By Andrew Fawcett on November 16, 2017 at 8:45 pm
The structure is like this: https://dl.dropbox.com/u/240888/uml.png
I would like to pass the id of the top P object and get the whole tree. No matter how deep and no matter of the children are MDRs or lookups. Is that possible?
BTW: Thanks for you help and you great code contributions 🙂
By rsoese on March 14, 2013 at 12:05 pm
This does not appear that different from the example I used in the blog post, where I used a three level deep master detail with some lookup relationships. Have you given it a try? The class is self contained (complete with tests) and requires a single line to invoke it with the top P object Id.

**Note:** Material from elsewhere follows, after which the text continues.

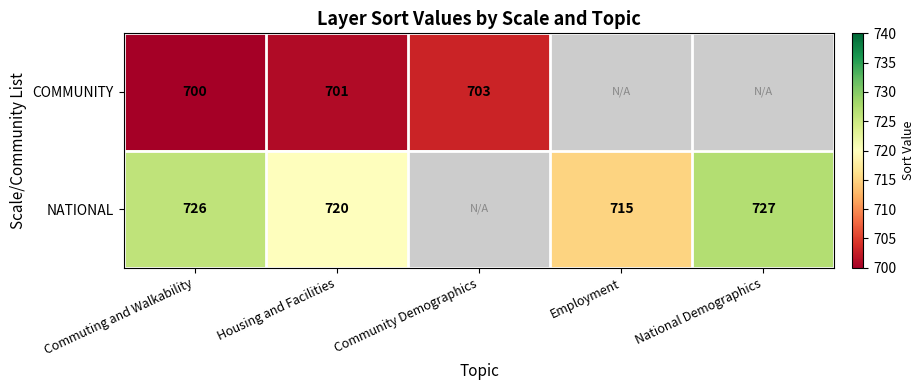

At Commuting and Walkability, list the series in order from smallest to largest.

COMMUNITY, NATIONAL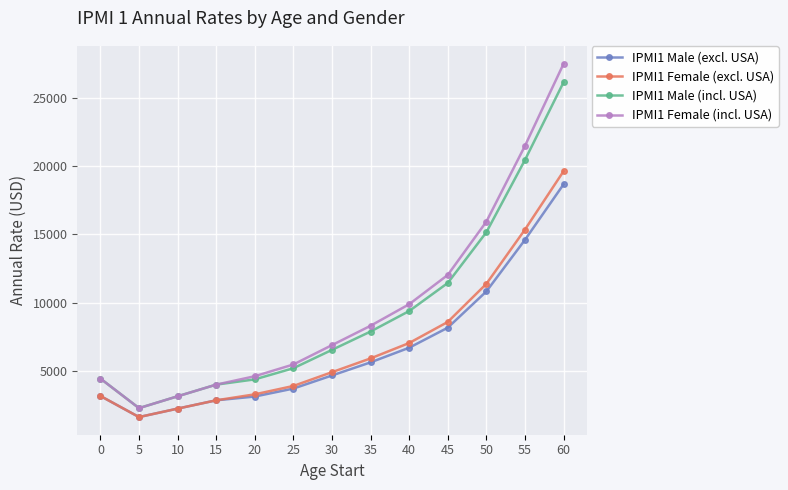

What is the minimum value shown in the chart?

1638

Let me know how you get on, if you have any issues raise them on the Github Issues and we can work together to resolve! https://github.com/afawcett/apex-sobjectdataloader/issues
By andyinthecloud on March 15, 2013 at 8:37 am
This looks good, but I get “Apex governor limit” error when I pass single account Id?
sfcloud1:Number of SOQL queries: 80 out of 100
sfcloud1:Number of fields describes: 101 out of 100
sfcloud1:Number of child relationships describes: 67 out of 100
Am I doing something wrong here? I created issue under GitHub as well.
Thank you for your time.
Mitesh
By Mitesh Sura (@SFDC_Developer) on August 20, 2013 at 10:23 am
The auto configure option follows relationships from the root object, so I assume you have a lot of those hanging from Account. You will need to manually configure or adjust to omit some relationship paths you don’t want it to follow. Can you dump via JSOn serialise the config object state, this should give you an idea of what the auto config mode is trying to do. Btw can you share the link to the GitHub issue you raised.
By Andrew Fawcett on August 20, 2013 at 3:12 pm
Did you ever find the time to improve your fabulous solution regarding scalability (meaning more records using Batch Apex)? I just had a problem where I would love to use you code but failed miserably due to Large Data Volumes (10.000 -100.000 related records)
By Robert Sösemann on January 22, 2014 at 10:36 pm
Not yet, though we happen to be looking at a project internally that needs this from this library also, once we get it done I will look into sharing.
By Andrew Fawcett on January 22, 2014 at 10:38 pm
Just merged a pull request providing an excellent contribution from Sonal4J update the library to support self references, from the developer “added ‘LastViewedDate’, ‘LastReferencedDate’ to the whitelist. It also allows to add user to serialize List containing Id’s of different objects . While deserializing Self reference fields relationship is maintained. Test methods are added to test class.”
By Andrew Fawcett on March 5, 2014 at 1:44 pm
Andrew – That’s indeed great work. From your blog, I came to understand that we need to pass set of Ids to serialize method. Something like this:
Set clonedMasterIds =
SObjectDataLoader.deserialize( SObjectDataLoader.serialize(masterIdsToDeepClone) );
However, when I do that, I get some “implementation error”. Can you tell me how to fix this?
Also, will it clone the master object, child and grandchild object? Any chances of hitting the governor limit????
By Rajeev Shekhar on May 26, 2015 at 7:13 am
Yes it will support master, child, grandchild. And yes with a lot of data governors will kick in. If your getting an error can you raise a GitHub Issue please regarding your error.
By Andrew Fawcett on June 6, 2015 at 9:50 am
Hi Andy,
can you help me in getting product names of an opportunity through dynamic apex?
By Lakshmi Prasanna on June 29, 2016 at 11:59 am
Is this relating to SObject data loader?